While estimates are imprecise and comparing pandemics is difficult, the Spanish flu resembles COVID-19 in its ubiquity and lethality.
That pandemic is said to have tapered off after the majority of the population became immune through infection and recovery, while casualties piled up. This widespread resistance, called herd immunity, is also the goal of vaccination.
Lehrer said the threat of COVID-19 really only ends in one of two ways — either we have a “nightmare situation” as we saw in 1918 or we practice proper hygiene, distancing and self-isolating to reduce the spread as much as possible and develop a vaccine within a year or two.
He said, however, a global front against the virus could sufficiently reduce transmission for it to die off. But such an effort faces many challenges. Long-haul truckers, for example, cross borders delivering essential supplies and could be carriers.

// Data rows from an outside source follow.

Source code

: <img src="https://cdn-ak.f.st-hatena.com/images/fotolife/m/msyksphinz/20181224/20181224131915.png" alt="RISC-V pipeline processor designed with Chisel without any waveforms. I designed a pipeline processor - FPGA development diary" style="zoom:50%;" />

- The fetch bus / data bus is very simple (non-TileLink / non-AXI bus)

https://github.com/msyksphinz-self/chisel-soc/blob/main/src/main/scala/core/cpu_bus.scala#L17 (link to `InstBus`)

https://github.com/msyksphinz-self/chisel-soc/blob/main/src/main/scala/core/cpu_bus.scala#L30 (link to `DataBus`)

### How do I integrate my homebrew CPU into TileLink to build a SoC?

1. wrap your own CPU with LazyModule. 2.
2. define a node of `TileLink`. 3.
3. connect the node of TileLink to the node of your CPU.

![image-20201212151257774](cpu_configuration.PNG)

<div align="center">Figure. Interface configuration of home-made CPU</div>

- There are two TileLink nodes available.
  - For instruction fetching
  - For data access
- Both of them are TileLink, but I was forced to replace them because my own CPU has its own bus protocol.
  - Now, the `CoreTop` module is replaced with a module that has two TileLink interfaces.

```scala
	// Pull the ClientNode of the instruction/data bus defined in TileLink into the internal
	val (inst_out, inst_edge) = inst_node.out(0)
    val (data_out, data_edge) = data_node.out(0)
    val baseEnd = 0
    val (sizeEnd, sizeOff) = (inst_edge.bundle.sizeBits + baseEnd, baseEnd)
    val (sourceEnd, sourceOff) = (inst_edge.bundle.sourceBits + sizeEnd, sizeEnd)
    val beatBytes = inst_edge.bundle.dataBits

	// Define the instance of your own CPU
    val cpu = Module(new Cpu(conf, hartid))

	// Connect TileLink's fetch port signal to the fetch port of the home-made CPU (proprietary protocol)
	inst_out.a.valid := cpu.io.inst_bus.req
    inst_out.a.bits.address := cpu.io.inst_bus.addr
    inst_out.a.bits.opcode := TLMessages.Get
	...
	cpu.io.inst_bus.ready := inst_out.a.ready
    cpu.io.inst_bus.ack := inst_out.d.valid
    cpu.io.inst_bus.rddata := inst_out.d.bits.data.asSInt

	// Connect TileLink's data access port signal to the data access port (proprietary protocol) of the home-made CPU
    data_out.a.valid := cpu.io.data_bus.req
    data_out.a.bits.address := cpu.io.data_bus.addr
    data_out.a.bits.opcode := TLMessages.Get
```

But comparisons to the Spanish flu come with a hopeful caveat: medical science has advanced in the last hundred years. In 1918 scientists could only glean bits and pieces of how viruses live, spread and kill. It would be another 34 years before Rosalind Franklin took the first X-ray of the double helix, leading to the discovery of DNA and RNA, which now center our understanding of viruses. People thought influenza transferred through air, rather than droplets in mucous and saliva, as we know today.
This ignorance led to inefficient policies to prevent the spread. Canada instated a maritime quarantine, preventing ships’ crews from entering cities, but infected people continued to travel throughout the country. Some municipalities across Canada rejected quarantine and isolation, while others restricted public services and gatherings, but incompletely.
Conversely, said Lehrer, with COVID-19 we identified its origin in bats, sequenced its genome and learned it killed by attaching to an enzyme in the lungs, triggering acute respiratory distress syndrome, all within a few weeks. This allowed governments and medical staff to act quickly and better prepare — hence the scramble to close non-essential services or to amass ventilators.
Researchers around the world have already used this knowledge to develop numerous vaccine candidates, with at least one, at the University of Pittsburgh School of Medicine, showing promise in trials with mice.
“However, even at its fastest, vaccine development usually takes a year or more,” said Lehrer. “It can’t be rushed, or it may not be effective.”
A man in Osborne Village wears a make-shift mask. /CODYSELLAR
Canadians can expect COVID-19 to be an issue for at least the next couple months, if not throughout the summer and possibly even longer, said Lehrer.
The goal, for now, he said, is to keep cases low to avoid overwhelming hospitals.